Your task — Count the lines in the records that contain the string "opExtrude" and reply with that number alone.

Data rows —
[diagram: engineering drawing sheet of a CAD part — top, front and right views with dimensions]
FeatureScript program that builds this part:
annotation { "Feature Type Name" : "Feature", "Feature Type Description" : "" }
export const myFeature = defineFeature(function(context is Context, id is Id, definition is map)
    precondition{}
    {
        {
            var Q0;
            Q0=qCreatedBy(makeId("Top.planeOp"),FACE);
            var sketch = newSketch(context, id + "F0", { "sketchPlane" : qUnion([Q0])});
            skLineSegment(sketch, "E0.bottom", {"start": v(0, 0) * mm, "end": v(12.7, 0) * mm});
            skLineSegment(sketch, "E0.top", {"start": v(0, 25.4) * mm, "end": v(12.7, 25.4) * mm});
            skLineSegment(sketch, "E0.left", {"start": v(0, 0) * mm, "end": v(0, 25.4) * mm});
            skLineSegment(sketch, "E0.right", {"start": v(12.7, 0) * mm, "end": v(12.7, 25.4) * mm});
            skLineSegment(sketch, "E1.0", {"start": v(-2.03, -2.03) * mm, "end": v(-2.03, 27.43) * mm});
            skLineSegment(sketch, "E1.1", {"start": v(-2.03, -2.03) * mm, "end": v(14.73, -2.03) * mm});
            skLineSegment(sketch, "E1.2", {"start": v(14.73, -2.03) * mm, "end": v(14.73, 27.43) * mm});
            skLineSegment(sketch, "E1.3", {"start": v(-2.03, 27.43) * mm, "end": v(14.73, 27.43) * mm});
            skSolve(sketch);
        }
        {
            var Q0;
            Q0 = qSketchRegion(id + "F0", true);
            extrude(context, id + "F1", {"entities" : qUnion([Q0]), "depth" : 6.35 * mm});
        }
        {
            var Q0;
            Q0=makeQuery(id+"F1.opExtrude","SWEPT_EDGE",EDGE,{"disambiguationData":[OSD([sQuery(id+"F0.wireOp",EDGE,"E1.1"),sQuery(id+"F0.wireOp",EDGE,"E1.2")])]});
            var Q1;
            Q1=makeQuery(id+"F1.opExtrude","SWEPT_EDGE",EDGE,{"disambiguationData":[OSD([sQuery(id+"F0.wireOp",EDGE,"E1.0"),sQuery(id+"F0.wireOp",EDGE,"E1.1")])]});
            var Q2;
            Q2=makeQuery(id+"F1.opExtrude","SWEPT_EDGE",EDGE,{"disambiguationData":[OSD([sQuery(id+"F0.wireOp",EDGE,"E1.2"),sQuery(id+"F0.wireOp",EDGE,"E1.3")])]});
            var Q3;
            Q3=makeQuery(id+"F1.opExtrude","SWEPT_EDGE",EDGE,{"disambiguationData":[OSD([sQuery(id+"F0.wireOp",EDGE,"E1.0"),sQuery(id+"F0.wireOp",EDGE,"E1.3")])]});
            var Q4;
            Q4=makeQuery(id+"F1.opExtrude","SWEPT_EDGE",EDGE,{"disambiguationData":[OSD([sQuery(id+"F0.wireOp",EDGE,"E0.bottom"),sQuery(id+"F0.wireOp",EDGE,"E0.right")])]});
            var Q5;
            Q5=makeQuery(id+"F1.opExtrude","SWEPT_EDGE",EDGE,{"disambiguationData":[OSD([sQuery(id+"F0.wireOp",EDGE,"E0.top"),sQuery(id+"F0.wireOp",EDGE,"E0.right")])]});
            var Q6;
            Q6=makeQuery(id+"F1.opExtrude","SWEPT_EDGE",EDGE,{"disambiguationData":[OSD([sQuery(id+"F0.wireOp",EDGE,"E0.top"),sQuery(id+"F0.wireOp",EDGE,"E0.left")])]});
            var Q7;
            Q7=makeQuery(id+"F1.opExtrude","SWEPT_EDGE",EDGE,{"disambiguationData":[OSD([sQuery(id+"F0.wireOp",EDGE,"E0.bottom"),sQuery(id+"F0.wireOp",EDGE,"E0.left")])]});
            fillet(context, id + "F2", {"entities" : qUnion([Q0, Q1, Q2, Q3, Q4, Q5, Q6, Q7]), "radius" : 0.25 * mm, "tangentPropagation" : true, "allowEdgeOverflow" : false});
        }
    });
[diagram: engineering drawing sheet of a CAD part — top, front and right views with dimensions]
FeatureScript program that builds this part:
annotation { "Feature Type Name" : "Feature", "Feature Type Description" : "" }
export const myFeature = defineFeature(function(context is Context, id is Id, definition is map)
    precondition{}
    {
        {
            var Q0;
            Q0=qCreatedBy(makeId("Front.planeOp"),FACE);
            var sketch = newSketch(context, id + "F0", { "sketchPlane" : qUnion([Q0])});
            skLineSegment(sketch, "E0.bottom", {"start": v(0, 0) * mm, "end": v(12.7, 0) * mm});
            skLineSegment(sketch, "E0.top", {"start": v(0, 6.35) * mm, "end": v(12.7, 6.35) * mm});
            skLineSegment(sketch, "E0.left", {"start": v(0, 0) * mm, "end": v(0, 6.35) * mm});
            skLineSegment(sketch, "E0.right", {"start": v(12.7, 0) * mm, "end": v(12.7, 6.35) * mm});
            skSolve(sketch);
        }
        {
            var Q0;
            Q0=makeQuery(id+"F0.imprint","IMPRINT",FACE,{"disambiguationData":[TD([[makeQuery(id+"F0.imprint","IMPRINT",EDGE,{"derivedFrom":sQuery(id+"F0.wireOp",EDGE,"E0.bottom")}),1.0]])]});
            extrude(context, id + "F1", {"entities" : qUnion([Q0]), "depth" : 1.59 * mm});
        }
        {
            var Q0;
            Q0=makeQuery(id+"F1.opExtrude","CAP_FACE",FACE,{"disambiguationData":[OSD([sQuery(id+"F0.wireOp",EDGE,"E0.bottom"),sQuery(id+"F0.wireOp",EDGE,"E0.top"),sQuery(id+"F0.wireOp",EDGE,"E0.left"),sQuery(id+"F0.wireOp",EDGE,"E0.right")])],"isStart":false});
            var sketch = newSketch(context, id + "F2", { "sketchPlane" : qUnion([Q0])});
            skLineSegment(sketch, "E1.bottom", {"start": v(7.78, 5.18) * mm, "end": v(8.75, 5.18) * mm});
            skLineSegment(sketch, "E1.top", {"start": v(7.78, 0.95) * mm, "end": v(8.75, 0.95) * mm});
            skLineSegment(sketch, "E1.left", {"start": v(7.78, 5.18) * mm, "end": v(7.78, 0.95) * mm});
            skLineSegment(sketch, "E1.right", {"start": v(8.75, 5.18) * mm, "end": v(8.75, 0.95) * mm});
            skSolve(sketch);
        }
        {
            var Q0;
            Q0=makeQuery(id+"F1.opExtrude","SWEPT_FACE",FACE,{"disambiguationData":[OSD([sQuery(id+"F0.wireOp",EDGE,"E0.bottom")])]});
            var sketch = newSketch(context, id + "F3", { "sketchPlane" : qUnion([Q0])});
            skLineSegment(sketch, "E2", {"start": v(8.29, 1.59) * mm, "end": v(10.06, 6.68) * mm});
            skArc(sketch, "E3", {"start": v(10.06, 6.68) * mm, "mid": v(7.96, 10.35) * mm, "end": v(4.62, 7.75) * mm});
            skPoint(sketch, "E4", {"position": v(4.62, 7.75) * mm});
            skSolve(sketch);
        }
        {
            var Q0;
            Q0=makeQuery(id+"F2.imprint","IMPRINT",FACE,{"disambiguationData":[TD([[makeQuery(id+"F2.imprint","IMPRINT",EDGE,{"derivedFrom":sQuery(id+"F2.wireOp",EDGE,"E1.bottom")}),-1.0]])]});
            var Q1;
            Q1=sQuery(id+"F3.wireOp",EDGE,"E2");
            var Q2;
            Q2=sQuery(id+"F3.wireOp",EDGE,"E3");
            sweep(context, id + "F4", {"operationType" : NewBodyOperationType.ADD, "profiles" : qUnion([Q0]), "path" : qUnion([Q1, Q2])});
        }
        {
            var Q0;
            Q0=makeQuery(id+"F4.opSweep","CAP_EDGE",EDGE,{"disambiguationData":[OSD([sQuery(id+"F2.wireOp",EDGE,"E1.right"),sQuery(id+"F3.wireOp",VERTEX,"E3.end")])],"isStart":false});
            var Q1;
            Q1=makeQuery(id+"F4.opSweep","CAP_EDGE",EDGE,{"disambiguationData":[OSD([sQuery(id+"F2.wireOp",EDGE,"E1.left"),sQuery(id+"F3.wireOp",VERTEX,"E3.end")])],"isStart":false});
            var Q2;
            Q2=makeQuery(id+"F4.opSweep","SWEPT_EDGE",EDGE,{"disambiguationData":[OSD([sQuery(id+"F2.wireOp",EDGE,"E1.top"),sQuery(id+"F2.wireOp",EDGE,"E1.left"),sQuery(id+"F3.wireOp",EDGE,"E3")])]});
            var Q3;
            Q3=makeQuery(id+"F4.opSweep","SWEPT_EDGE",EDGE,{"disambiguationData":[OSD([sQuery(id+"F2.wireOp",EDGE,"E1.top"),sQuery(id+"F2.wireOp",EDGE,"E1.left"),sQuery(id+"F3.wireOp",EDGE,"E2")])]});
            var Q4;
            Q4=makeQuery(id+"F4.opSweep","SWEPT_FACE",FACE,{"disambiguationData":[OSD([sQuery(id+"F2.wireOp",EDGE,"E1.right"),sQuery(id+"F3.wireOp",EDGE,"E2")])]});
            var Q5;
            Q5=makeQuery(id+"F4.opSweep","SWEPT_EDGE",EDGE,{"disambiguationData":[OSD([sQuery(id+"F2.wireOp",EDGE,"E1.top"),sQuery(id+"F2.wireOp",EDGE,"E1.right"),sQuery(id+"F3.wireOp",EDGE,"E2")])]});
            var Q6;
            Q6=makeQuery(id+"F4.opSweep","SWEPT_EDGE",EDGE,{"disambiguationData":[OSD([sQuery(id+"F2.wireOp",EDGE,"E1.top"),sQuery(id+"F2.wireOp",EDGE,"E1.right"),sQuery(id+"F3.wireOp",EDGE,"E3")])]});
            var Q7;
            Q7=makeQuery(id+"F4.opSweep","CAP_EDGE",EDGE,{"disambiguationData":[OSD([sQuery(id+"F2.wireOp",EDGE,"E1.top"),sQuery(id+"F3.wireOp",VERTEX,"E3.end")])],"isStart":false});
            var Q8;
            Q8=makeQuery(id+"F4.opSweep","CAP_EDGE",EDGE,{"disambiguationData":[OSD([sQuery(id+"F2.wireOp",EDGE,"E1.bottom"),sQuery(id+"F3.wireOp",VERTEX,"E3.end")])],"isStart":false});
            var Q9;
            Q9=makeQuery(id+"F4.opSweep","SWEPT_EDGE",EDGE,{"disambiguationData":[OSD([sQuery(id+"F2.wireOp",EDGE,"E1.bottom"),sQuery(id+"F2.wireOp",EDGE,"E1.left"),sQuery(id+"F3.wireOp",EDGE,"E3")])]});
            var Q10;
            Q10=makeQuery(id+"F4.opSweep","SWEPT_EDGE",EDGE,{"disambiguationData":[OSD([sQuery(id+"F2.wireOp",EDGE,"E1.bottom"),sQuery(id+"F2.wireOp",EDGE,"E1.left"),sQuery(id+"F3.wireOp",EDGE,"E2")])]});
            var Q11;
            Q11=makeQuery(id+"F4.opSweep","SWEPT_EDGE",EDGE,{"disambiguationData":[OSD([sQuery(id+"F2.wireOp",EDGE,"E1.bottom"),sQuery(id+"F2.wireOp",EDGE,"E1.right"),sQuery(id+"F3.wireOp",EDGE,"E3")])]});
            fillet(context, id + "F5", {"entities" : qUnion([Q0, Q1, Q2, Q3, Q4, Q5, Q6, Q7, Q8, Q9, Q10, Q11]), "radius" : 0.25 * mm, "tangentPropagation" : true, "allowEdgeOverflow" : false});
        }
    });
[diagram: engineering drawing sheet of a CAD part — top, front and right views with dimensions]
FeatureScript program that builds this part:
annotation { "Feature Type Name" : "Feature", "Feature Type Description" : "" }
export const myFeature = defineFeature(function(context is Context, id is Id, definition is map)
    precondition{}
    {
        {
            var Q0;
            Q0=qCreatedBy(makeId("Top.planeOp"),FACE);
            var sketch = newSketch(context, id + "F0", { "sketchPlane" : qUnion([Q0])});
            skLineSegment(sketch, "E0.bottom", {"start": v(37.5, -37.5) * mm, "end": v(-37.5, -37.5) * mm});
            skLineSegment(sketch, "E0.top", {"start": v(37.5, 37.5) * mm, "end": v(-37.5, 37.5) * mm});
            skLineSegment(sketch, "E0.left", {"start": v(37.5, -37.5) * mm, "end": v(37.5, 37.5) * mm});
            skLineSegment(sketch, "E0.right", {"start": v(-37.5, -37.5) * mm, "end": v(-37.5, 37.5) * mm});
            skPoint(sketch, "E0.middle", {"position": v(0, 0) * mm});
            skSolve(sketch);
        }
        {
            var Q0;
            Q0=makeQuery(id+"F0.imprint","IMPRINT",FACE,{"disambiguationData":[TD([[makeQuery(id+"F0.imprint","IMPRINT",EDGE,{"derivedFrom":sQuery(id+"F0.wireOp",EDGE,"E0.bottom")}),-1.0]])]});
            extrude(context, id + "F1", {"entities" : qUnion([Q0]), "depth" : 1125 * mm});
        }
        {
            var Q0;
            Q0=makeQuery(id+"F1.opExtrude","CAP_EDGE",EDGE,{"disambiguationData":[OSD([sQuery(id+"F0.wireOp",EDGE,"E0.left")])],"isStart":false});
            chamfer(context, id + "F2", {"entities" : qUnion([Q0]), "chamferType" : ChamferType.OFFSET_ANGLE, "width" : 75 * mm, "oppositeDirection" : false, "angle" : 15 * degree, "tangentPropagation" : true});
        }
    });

Complete response — 11